How do we recognize that something is new and in what way it is new, if we are not comparing it with what already exists or has occurred in the past?
MENDACIORUM ORTUS is a visual research and an experiment regarding the development of the medium throughout history and different complexity levels of computer-generated images.
The history of media is a complex process in which all media, including new media, obviously depend upon older media and are in a constant dialectic with them[i]. In 1964, Marshall McLuhan is opening Understanding Media with the statement that the content of any media is always another medium[ii]. However, this relation is a complex two-way activity. The focus of this exploration is the search for the forms that have either detached or emphasized defining characteristics of a certain media, or search for the forms in which an attempt to discard appropriations from other media exists. Virtual, one of the defining characteristics of new media, is emphasized with the algorithmically generated worlds, spaces, objects, environments, and realities, suggesting an alternative reality to the real and, maybe, ‘better than the real’[iii]. The lack of a typical medium, i.e. filmstrip in animation, puts emphasis on the other characteristics of moving images. Within visual experiments, techniques used are typical for both analogue and digital media, various methods are overlapping, and processes and materials are combined.
MENDACIORUM ORTUS encapsulates diversely generated (procedurally, through algorithms and analogue randomness) static and movable images. Until the ultimate level is reached, where sufficiently creative AI could produce highly aesthetical forms, these artworks outline different levels in partially controlled creation of images. On the first level, the visual properties of premade components from the database are varied, whereby on the second level, mathematical formulas and computer randomness are used as inputs for generating shapes.

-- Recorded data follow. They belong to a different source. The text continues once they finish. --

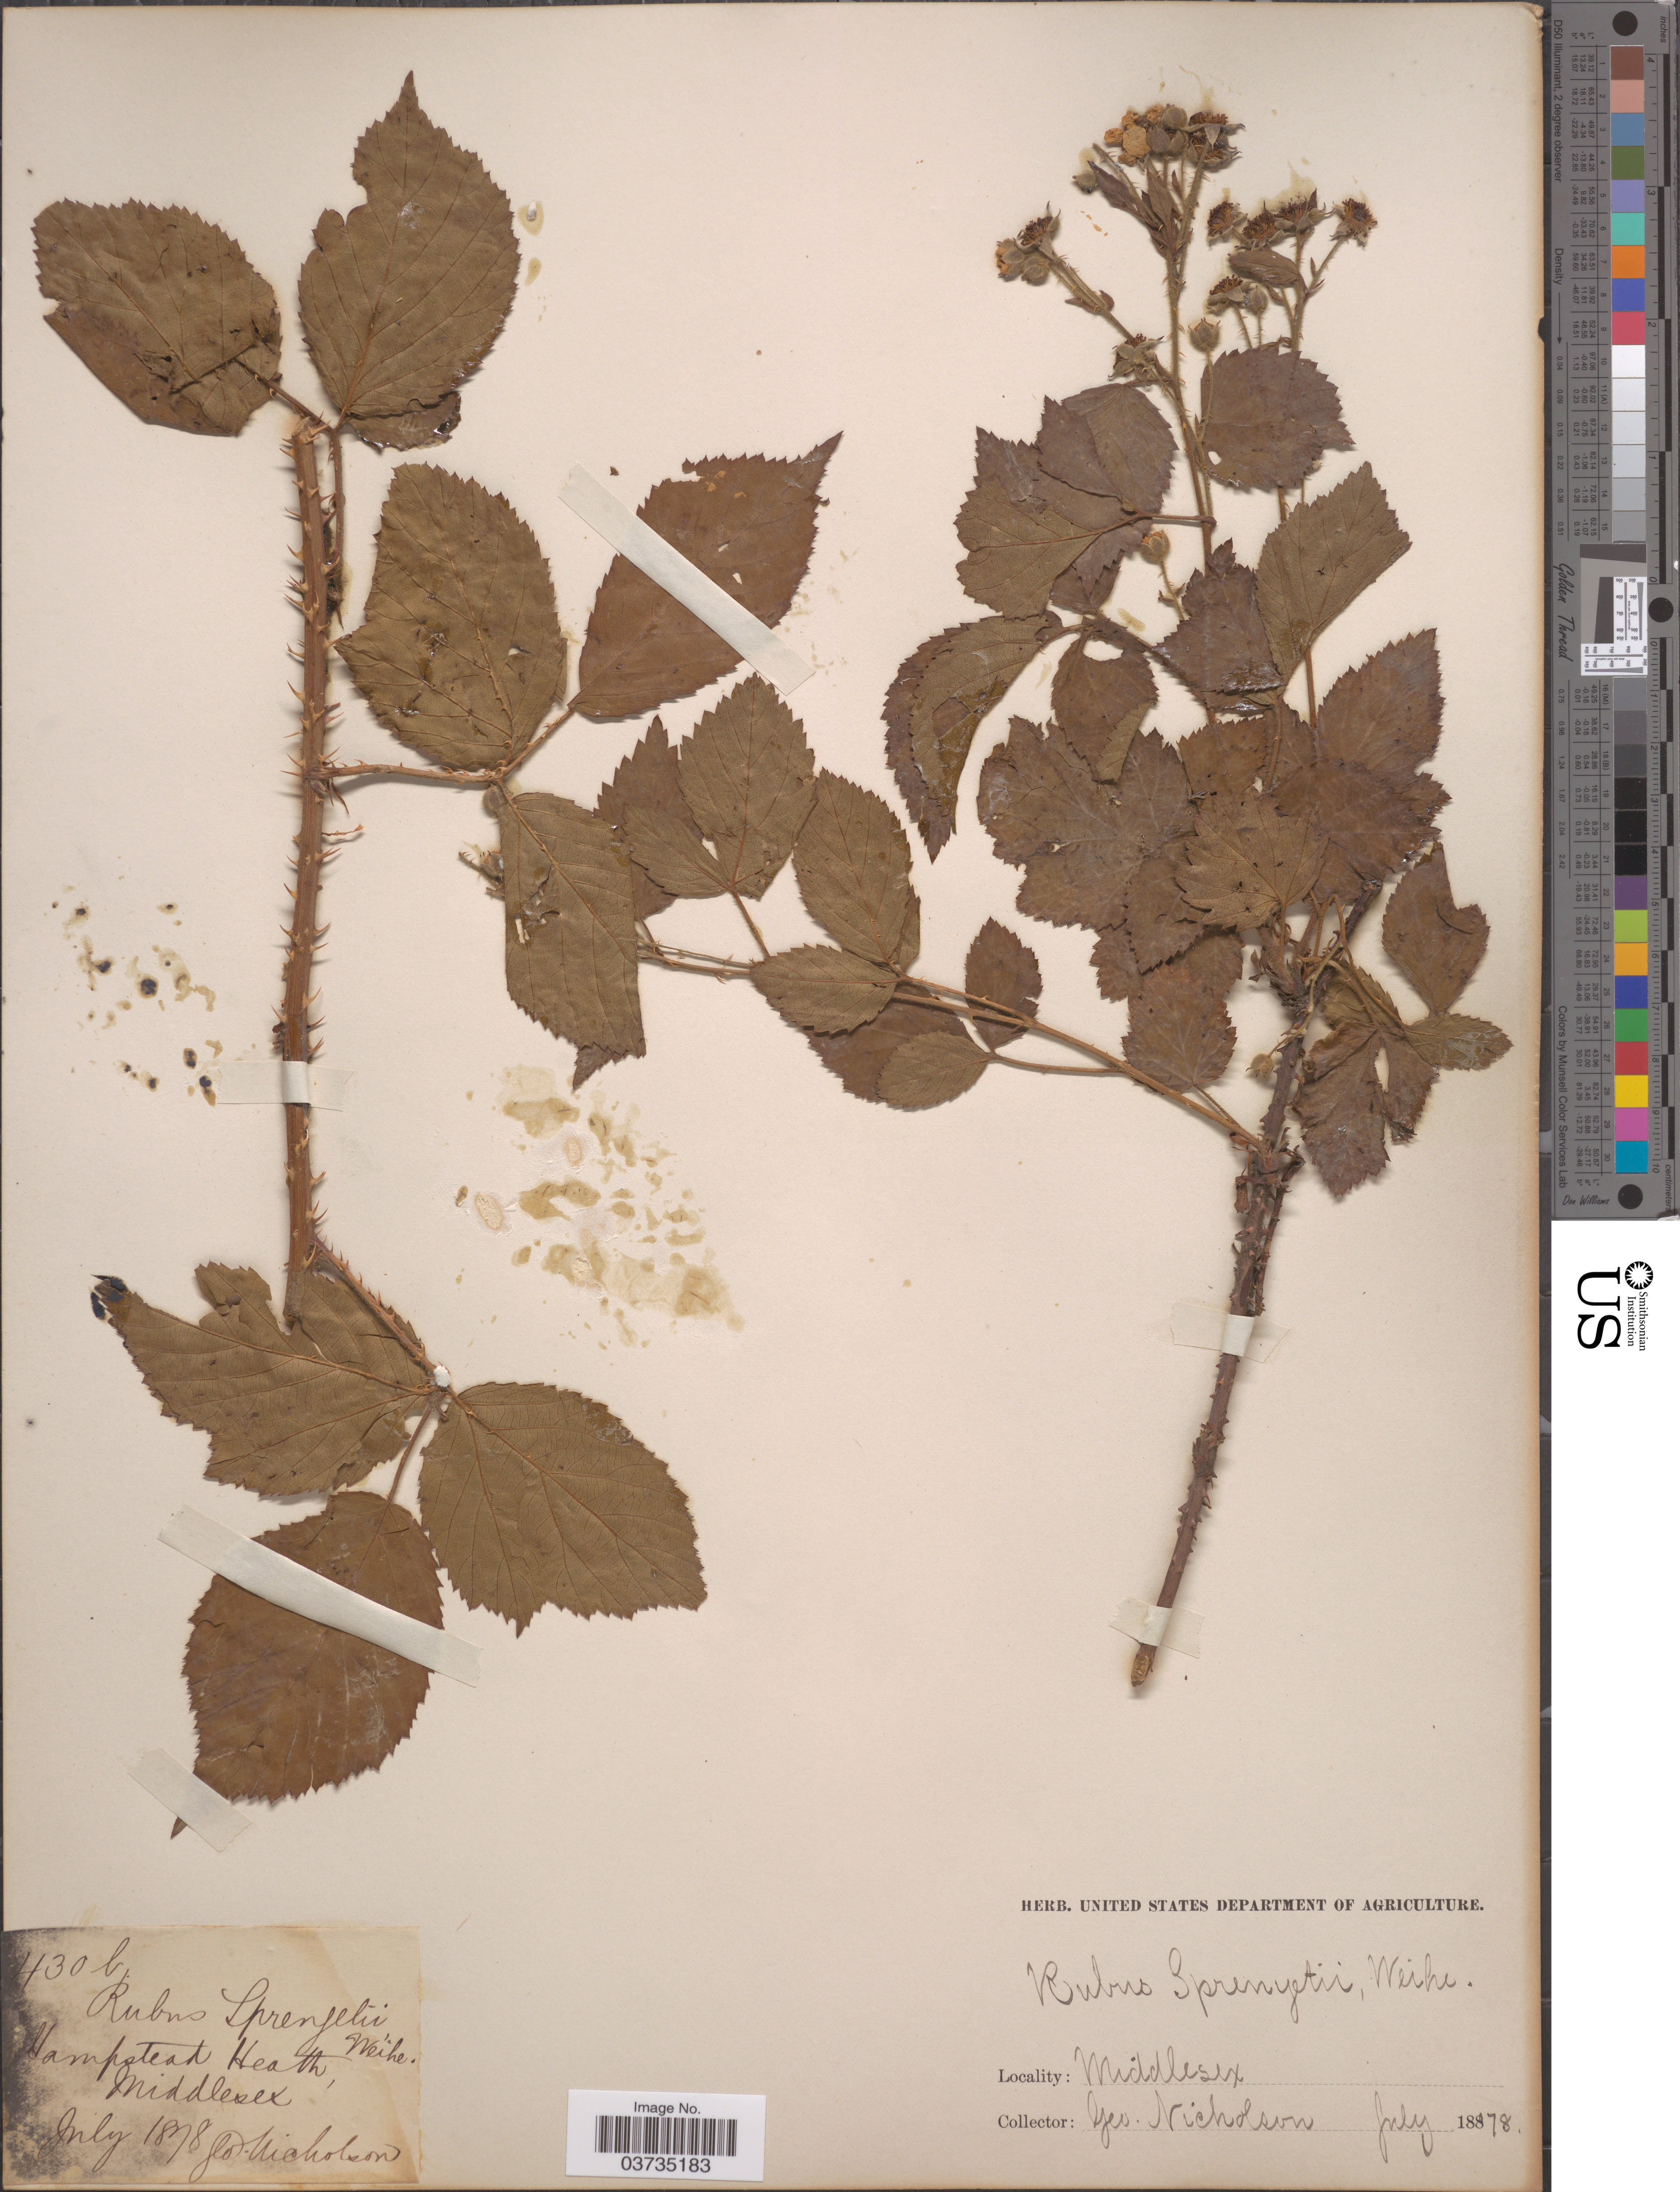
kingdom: Plantae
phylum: Tracheophyta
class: Magnoliopsida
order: Rosales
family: Rosaceae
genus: Rubus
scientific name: Rubus sprengelii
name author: Weihe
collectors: G. Nicholson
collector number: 430b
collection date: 1878-07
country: United Kingdom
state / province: England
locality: Hampstead Heath, Middlesex.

The final rendering of this research is
inspired, and partly emulates the visual style of two female art and science artists. Anna Atkins
created the first book with photographic illustrations of algae (Photographs
of British Algae: Cyanotype Impressions, 1843), while Maria Sibylla Merian
drew, in a very precise and persistent manner, growth and changes in the world
of animals and plants (Metamorphosis insectorum Surinamensium, 1705. and Erucarum Ortus Alimentum
et Paradoxa Metamorphosis, 1718).
[i] Bolter, J. and Grusin, R. Remediation: understanding new media, Cambridge, Mass. and London: MIT Press, 1999.
[ii] McLuhan, Marshall Understanding Media: the extensions of man, Toronto: McGraw Hill, 1964.
[iii] Lister, Martin, Dovey, Jon, Giddings, Seth, Grant, Iain and Kelly, Kieran New Media: a critical introduction, Routledge, 2009.